▸ **Source records**:
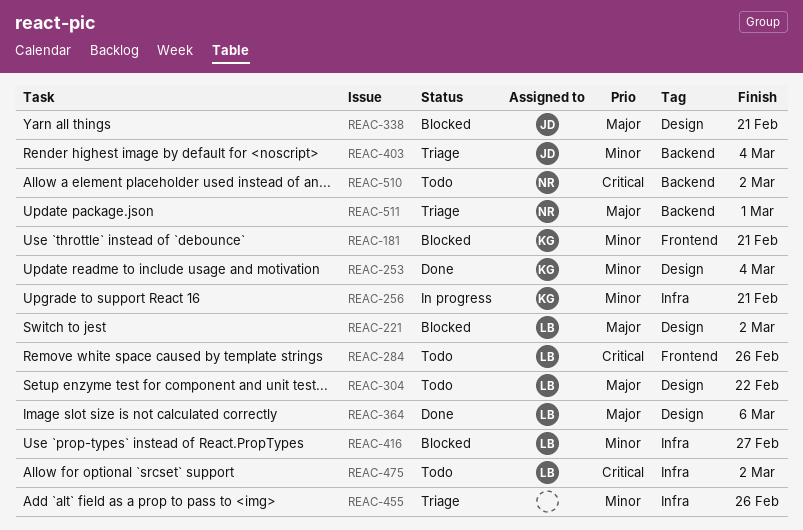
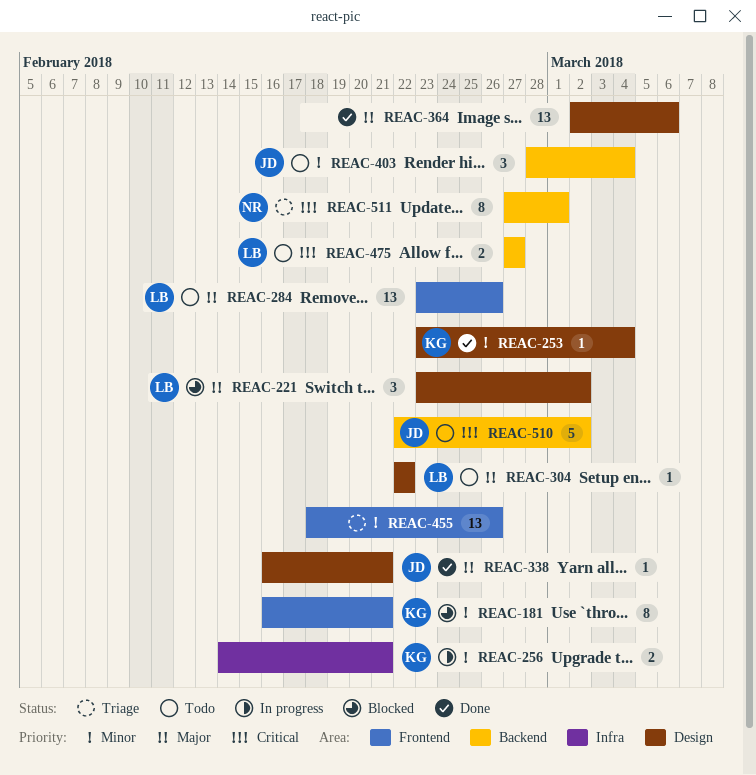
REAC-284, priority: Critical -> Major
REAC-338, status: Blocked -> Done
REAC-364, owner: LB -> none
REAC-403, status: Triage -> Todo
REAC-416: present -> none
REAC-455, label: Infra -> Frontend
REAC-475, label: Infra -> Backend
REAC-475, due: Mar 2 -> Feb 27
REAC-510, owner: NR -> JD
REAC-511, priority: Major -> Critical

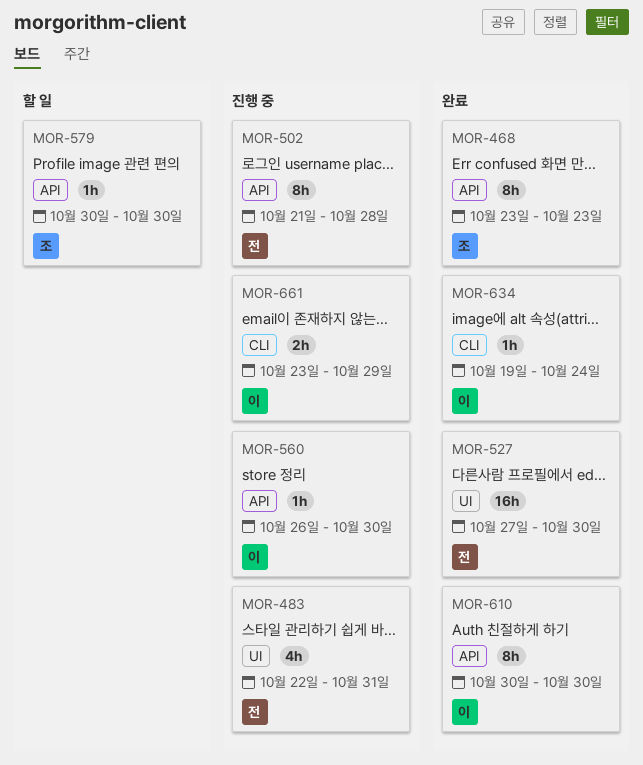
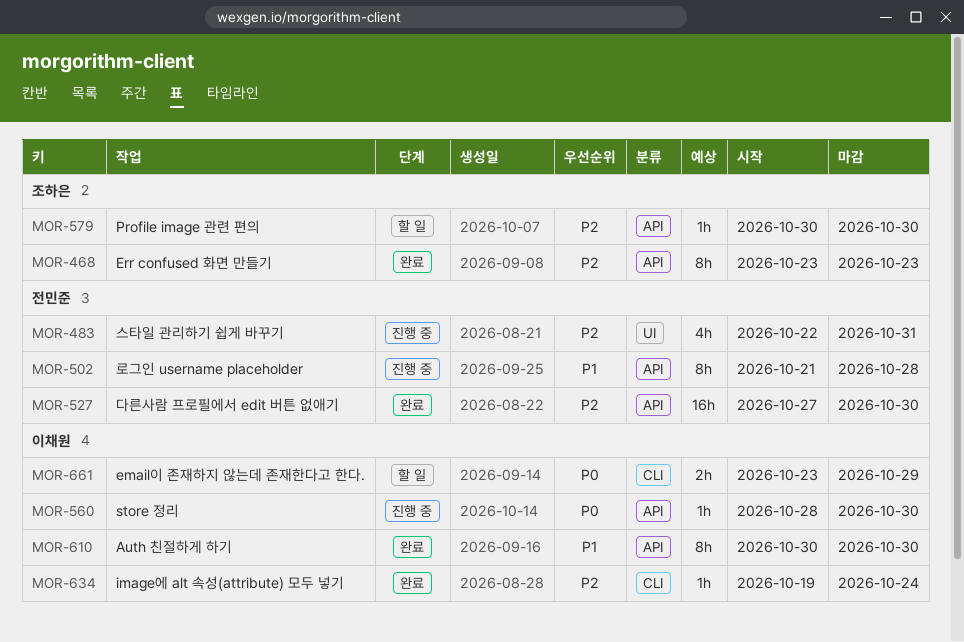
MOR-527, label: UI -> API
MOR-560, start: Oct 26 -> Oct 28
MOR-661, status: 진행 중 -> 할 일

--

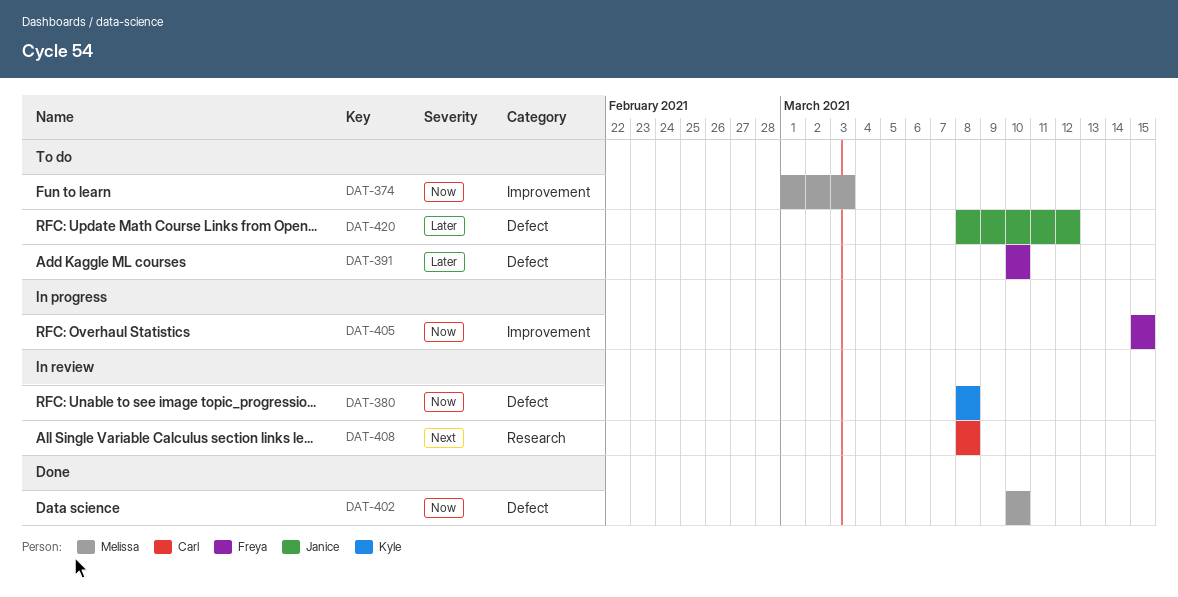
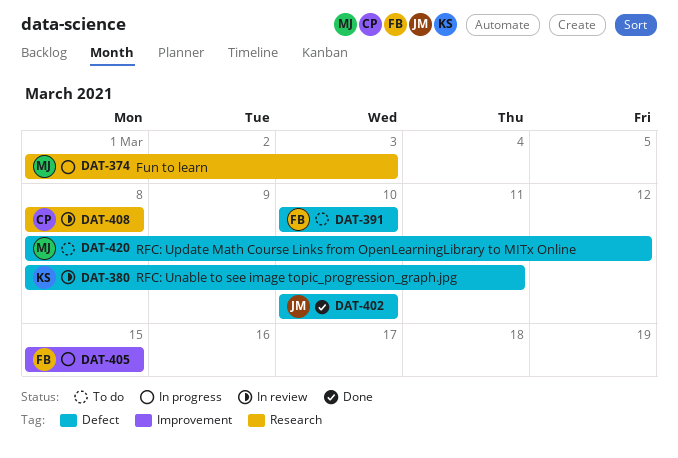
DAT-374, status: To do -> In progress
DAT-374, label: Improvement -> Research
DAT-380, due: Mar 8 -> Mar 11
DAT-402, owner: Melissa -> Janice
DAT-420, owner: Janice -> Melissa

▸ **Task objective**:
Return the span of lines in the data above that opens at the line with "REAC-284, priority: Critical -> Major" and closes at the line with "REAC-511, priority: Major -> Critical", exactly, ends included, nothing else.

▸ **Exercise solution**:
REAC-284, priority: Critical -> Major
REAC-338, status: Blocked -> Done
REAC-364, owner: LB -> none
REAC-403, status: Triage -> Todo
REAC-416: present -> none
REAC-455, label: Infra -> Frontend
REAC-475, label: Infra -> Backend
REAC-475, due: Mar 2 -> Feb 27
REAC-510, owner: NR -> JD
REAC-511, priority: Major -> Critical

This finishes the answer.